At the UN Security Council meeting on Ukraine, Mr Berset recalled the principles of the United Nations enshrined in the UN Charter and the mandate of the Security Council to maintain international peace and security. Russia, a permanent member of the Security Council, denies its responsibility for the thousands of dead and wounded in Ukraine and for all those who have been plunged into insecurity – everywhere in the world, including in Russia itself – by its war of aggression against its neighbour. Switzerland reiterated its appeal to Russia to respect the UN Charter and withdraw immediately from Ukraine’s territory. At the same time, the president underlined Switzerland’s solidarity with Ukraine, its humanitarian support for the country and its commitment to the reconstruction process.

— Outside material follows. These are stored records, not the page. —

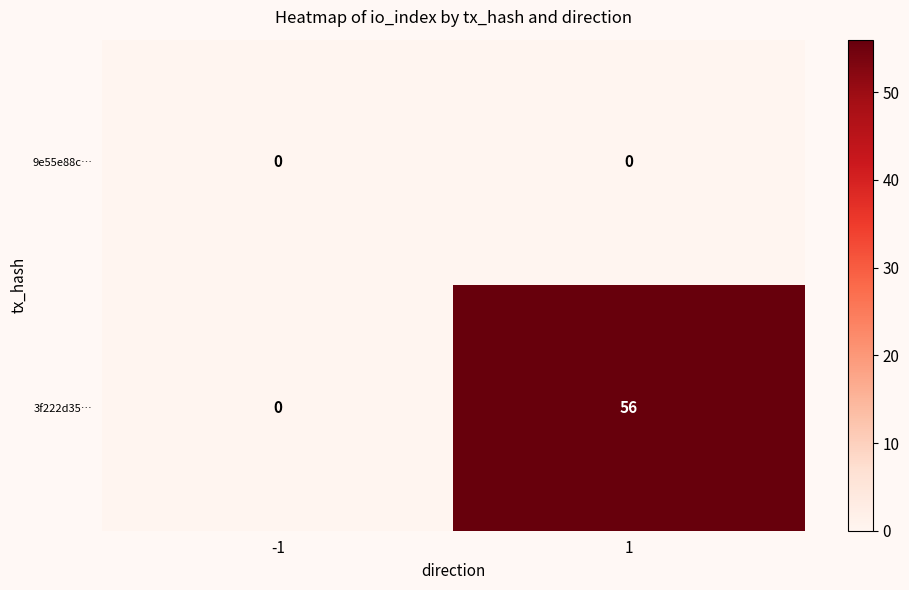

Reading right to left, transcribe all the data shown in this chart.

9e55e88c…: 1=0	-1=0
3f222d35…: 1=56	-1=0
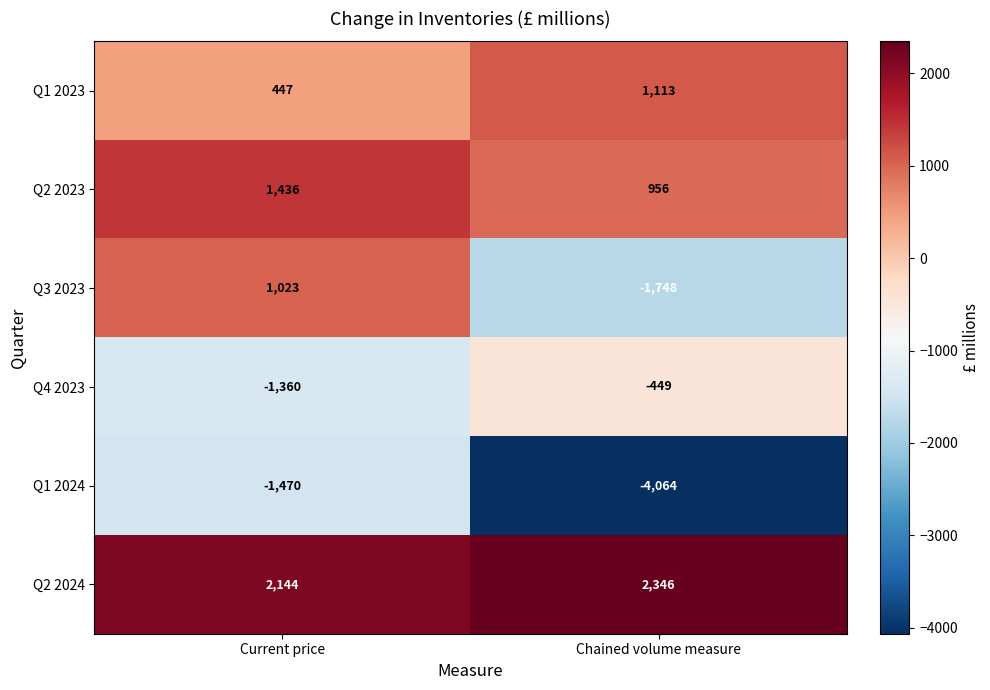

What is the sum of all Q1 2024 values?

-5534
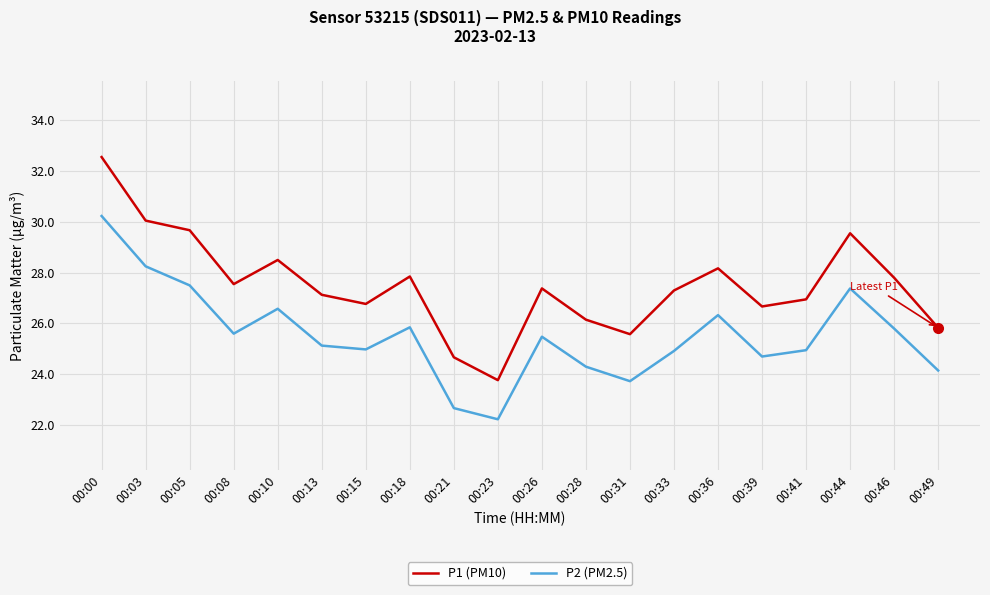

The P1 (PM10) series shows 26.7 at 00:39. True or false?

True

In his speech to the UN General Assembly on Tuesday, Mr Berset cited the great challenges facing the global community, in particular extreme inequality, which in some countries has reached levels not seen since the early 20th century, the climate crisis, war, conflict, and the continuing erosion of multilateralism. The president stressed that strong institutions were essential in combating this development and called for a renewal of the cooperative world order: “The UN embodies the institutionalised hope of a better world.” Switzerland welcomes the New Agenda for Peace that was presented by UN Secretary-General António Guterres in July with a view to the UN Future Summit next year. Mr Berset stressed that Switzerland, as a member of the UN Security Council, would continue its commitment to peacebuilding and the protection of the civilian population in the coming year.
The Summit on the implementation of the 2030 Agenda for Sustainable Development on Monday marked the half-way point to the deadline the global community has set itself to achieve the 17 Sustainable Development Goals (SDGs). Of the 169 targets associated with the SDGs, currently only 12% are on course. In some cases, progress has actually backslid. As Mr Berset explained, most of the targets are on the right track, but not at the right pace. In Switzerland’s view, what is needed is a stronger multilateral system, an efficient international financial architecture, and better cooperation between science, politics and the private sector.

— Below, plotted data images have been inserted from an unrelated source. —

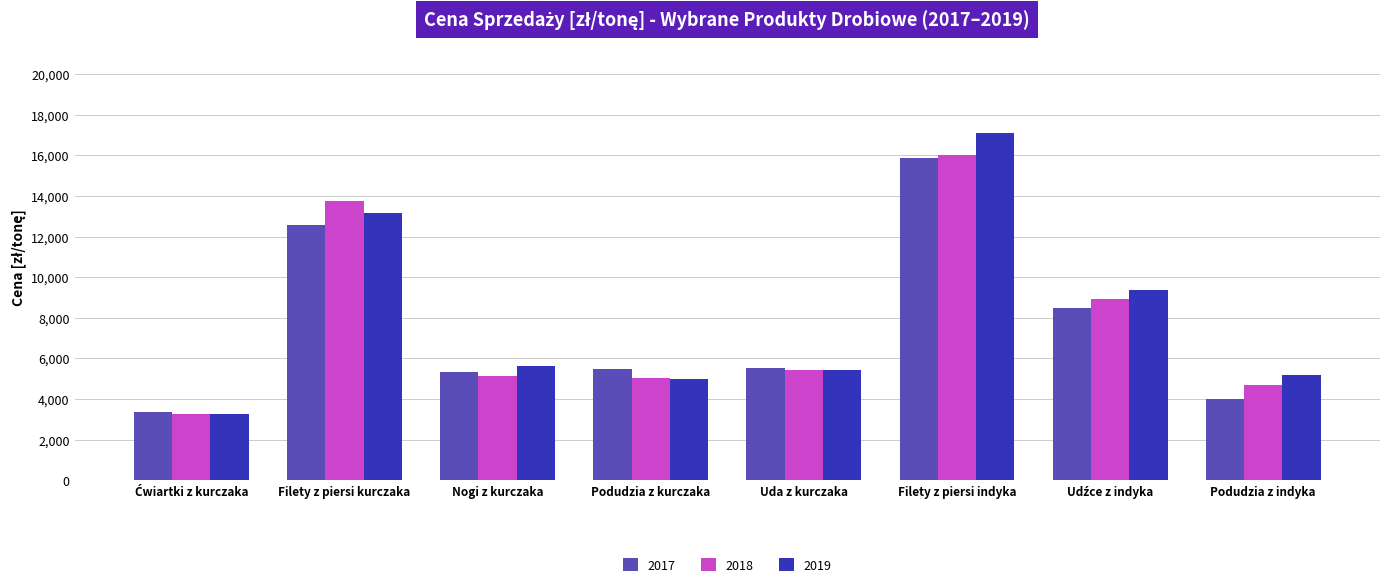

How many groups of bars are there?

8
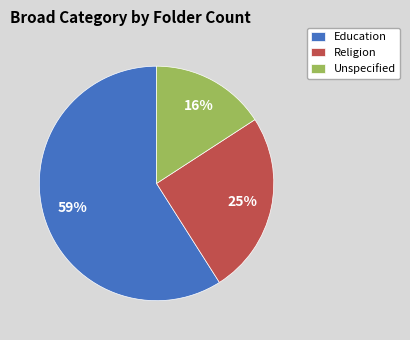

What is the ratio of the value at Unspecified to the value at Education?

0.3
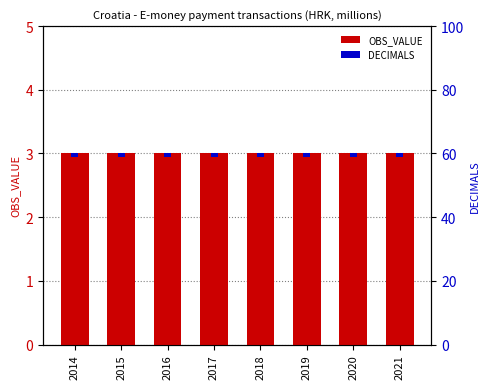

What is the sum of all OBS_VALUE values?

24.0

On the fringes of the UN General Assembly, Mr Berset discussed a range of bilateral issues and global challenges with around a dozen heads of state and government, including Moldovan president Maia Sandu, Brazilian president Luiz Inácio Lula da Silva and South Korean president Yoon Suk Yeol. At Mr Berset’s meeting with UN Secretary-General António Guterres, talks focused on the Black Sea Grain Initiative that Russia has withdrawn from, the war in Ukraine, and efforts to achieve comprehensive peace in Colombia.